DOCUMENT SEGMENT =>
Re: [PATCH bpf-next v3 2/3] bpf: Support kptrs in local storage maps

[Date Prev][Date Next][Thread Prev][Thread Next][Date Index][Thread Index]

 



On Mon, Feb 27, 2023 at 10:16 PM Martin KaFai Lau <martin.lau@xxxxxxxxx> wrote:
>
> On 2/25/23 7:40 AM, Kumar Kartikeya Dwivedi wrote:
> > Enable support for kptrs in local storage maps by wiring up the freeing
> > of these kptrs from map value. Freeing of bpf_local_storage_map is only

from a map value.

> > delayed in case there are special fields, therefore bpf_selem_free_*

This needs a bit of explanation here, can you add a bit more
description in this commit's log as to what these special fields are?
It would be great if the commit descriptions are hermetic and self
explanatory.

> > path can also only dereference smap safely in that case. This is
> > recorded using a bool utilizing a hole in bpF_local_storage_elem. It

nit: bpf_local_storage_elem

> > could have been tagged in the pointer value smap using the lowest bit
> > (since alignment > 1), but since there was already a hole I went with
> > the simpler option. Only the map structure freeing is delayed using RCU
> > barriers, as the buckets aren't used when selem is being freed, so they
> > can be freed once all readers of the bucket lists can no longer access
> > it.

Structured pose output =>
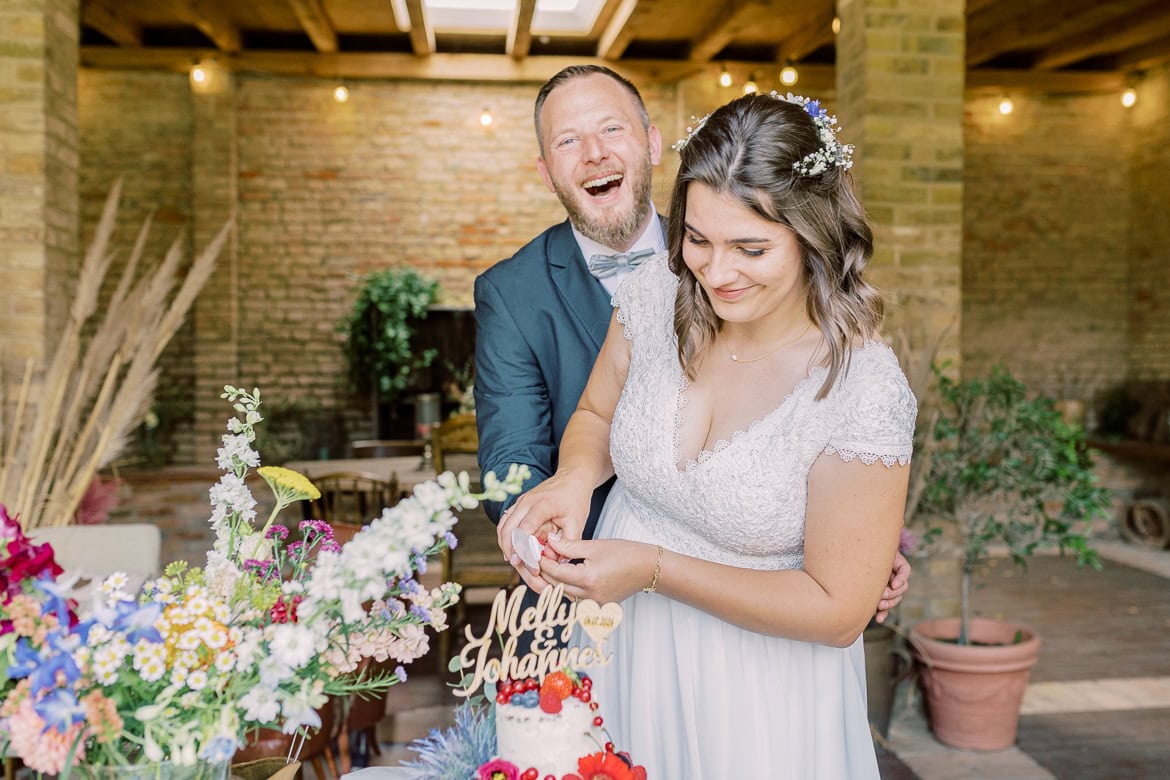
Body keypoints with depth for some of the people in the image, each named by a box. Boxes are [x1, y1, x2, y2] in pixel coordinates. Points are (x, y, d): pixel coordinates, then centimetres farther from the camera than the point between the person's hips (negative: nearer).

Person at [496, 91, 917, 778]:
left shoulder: (866, 392, -26)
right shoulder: (657, 292, -13)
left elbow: (838, 610, -19)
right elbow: (597, 414, 5)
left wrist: (655, 568, -23)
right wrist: (575, 477, -18)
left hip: (754, 691, -4)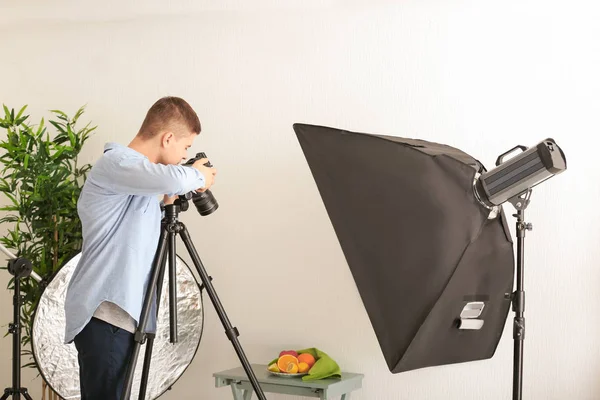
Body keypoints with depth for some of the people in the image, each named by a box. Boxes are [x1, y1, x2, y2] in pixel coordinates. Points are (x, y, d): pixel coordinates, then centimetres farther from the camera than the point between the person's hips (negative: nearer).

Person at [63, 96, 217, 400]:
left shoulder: (141, 179, 20)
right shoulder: (115, 163, -10)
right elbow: (173, 179, -28)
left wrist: (168, 203, 15)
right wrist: (198, 175, -8)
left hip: (123, 312, 9)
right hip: (104, 314, -9)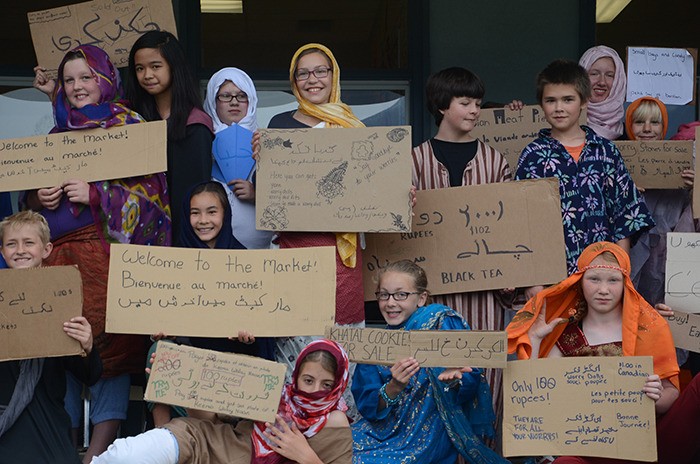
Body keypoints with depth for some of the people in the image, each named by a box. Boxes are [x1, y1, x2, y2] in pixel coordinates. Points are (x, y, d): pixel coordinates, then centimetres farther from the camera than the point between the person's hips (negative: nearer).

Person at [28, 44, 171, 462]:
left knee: (107, 335, -11)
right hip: (57, 249, 5)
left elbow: (149, 188, -5)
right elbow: (28, 190, 21)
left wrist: (94, 195, -14)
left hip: (107, 244, -5)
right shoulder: (58, 133, 20)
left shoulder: (129, 126, 4)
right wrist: (37, 197, -2)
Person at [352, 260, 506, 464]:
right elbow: (366, 407, -4)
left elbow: (471, 385, -7)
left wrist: (453, 382, -30)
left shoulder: (442, 322, -7)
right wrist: (394, 388, -24)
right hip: (385, 429, 4)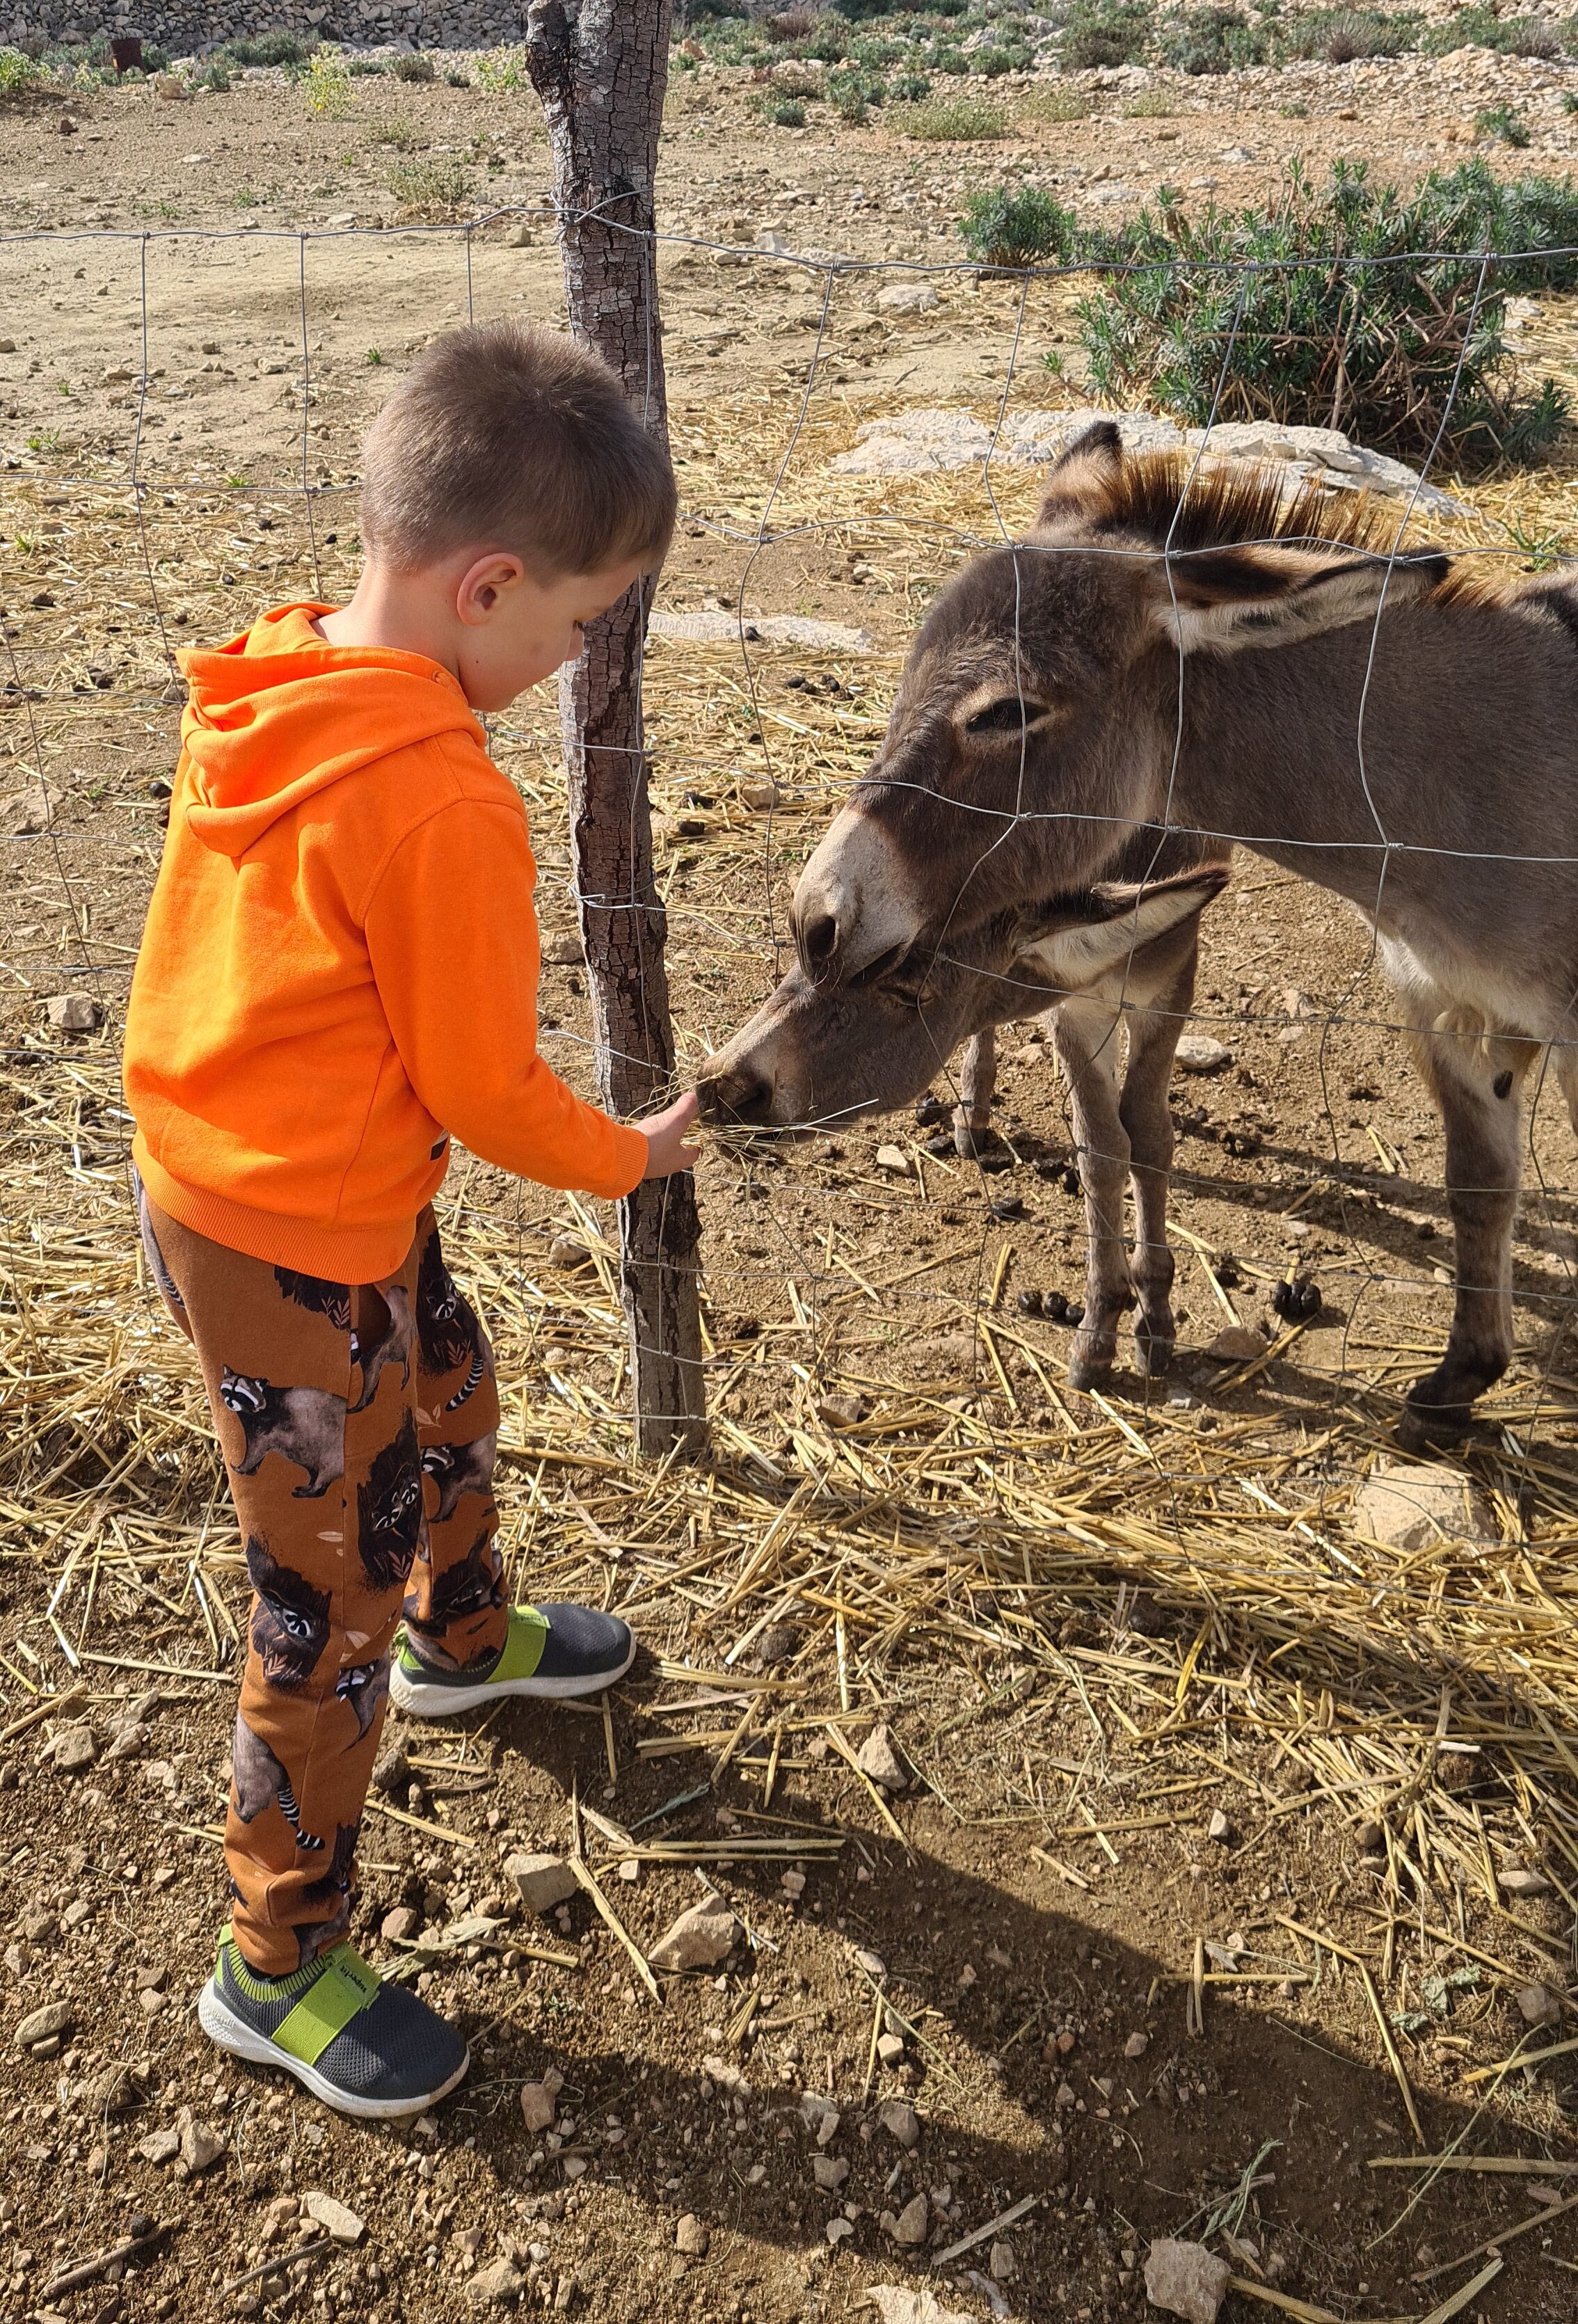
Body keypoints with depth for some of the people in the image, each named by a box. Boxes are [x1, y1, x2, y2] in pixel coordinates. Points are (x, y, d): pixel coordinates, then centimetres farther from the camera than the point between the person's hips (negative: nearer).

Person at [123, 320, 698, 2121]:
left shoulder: (261, 697, -3)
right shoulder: (442, 806, -29)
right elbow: (479, 1089, -20)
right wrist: (627, 1158, -2)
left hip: (208, 1156, 9)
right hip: (295, 1245, -9)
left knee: (447, 1405, 30)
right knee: (333, 1597, 7)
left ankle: (463, 1640, 59)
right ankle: (279, 1966, 27)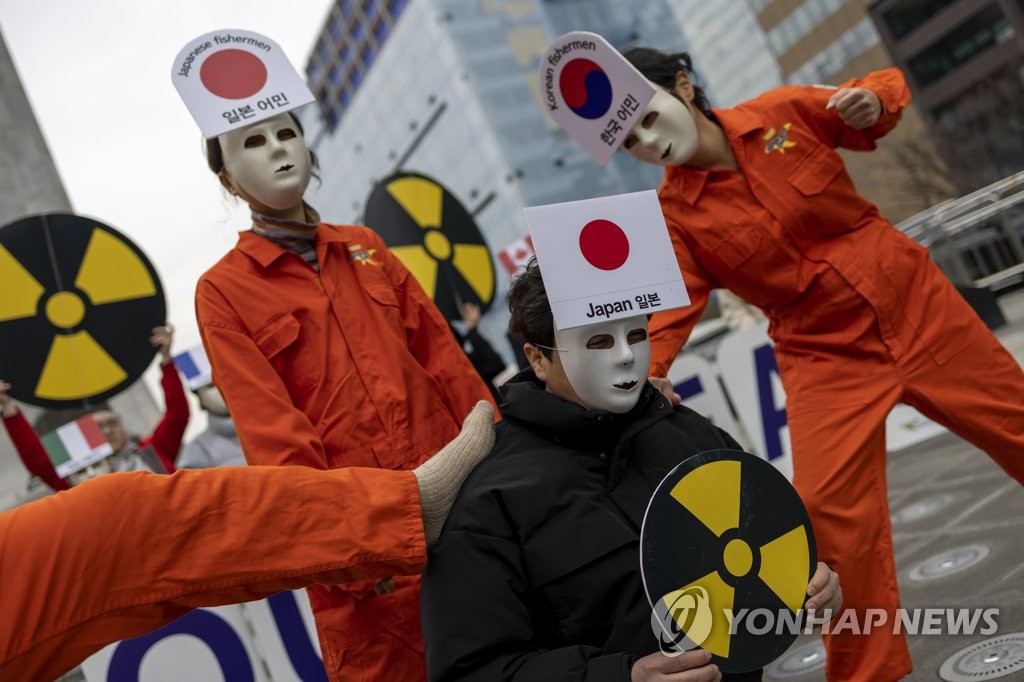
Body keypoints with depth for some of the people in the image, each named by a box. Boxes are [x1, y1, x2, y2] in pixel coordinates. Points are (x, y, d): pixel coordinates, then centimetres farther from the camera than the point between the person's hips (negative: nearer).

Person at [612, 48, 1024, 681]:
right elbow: (667, 306, -22)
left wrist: (874, 98, -15)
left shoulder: (783, 112, -7)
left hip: (916, 306, 1)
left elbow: (886, 91, 8)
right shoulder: (676, 218, -9)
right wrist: (643, 372, -41)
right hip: (825, 356, -1)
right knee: (833, 513, -11)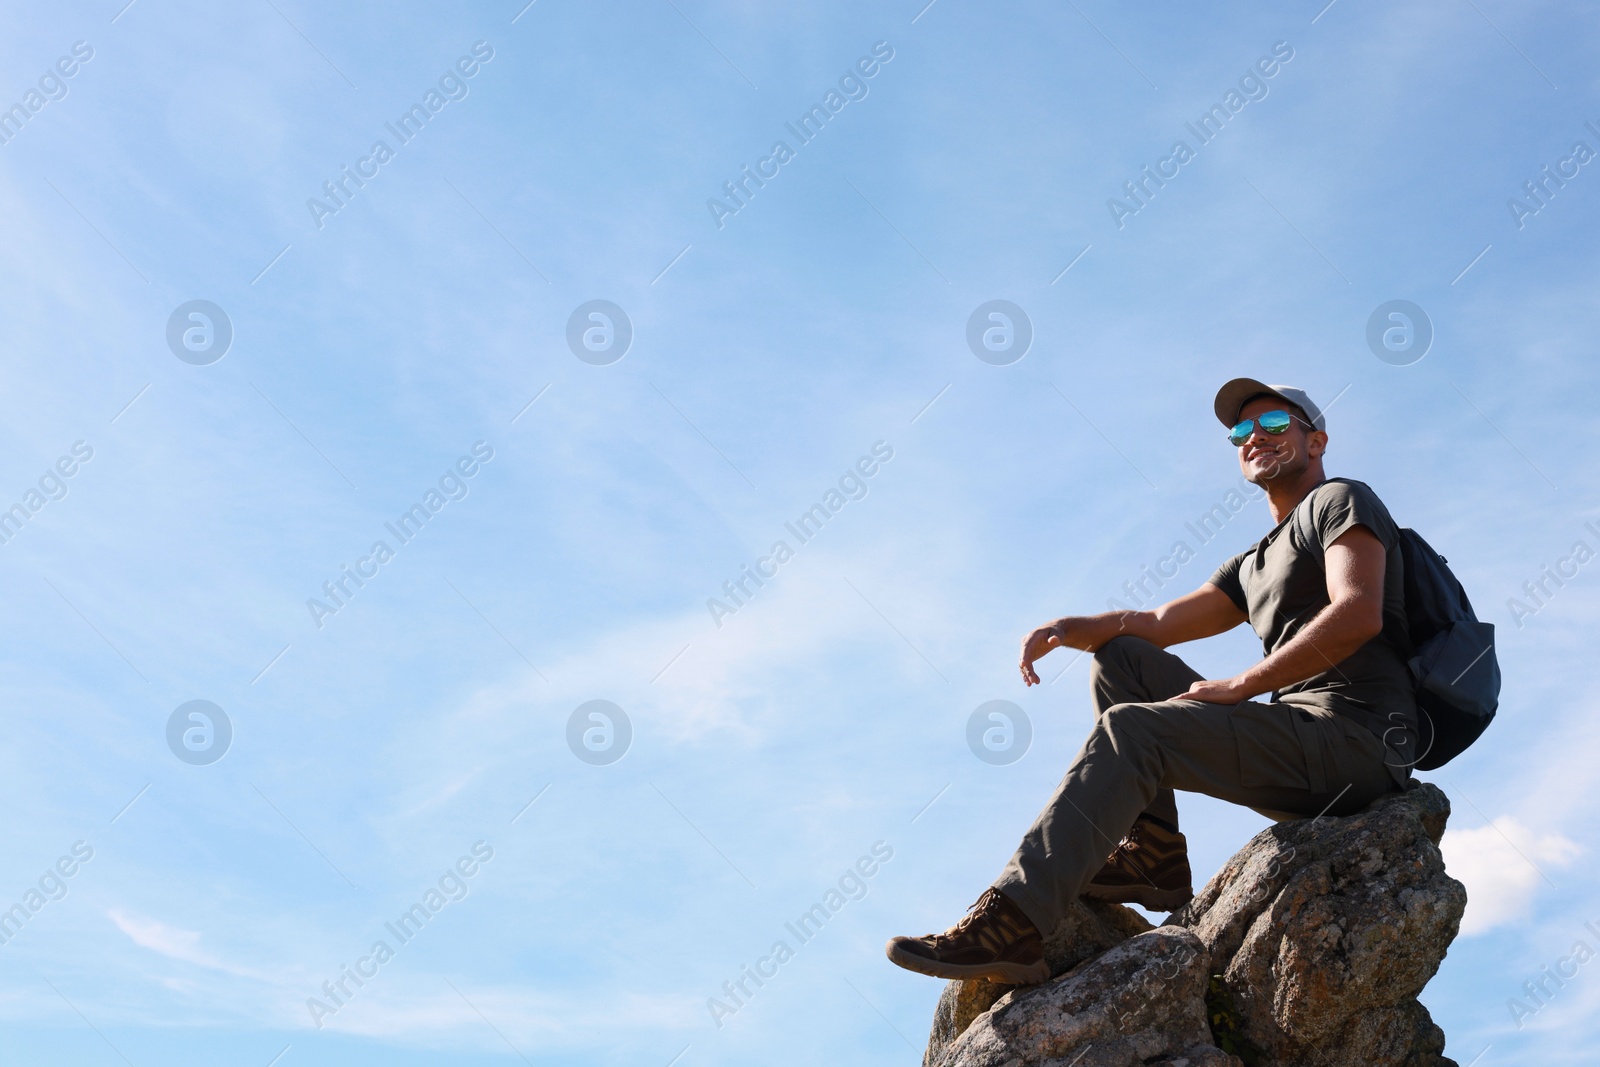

ASSIGNMENT => In the patch review thread, what is the only thing whose freeing is delayed using RCU barriers?

SOLVED EXERCISE => The map structure.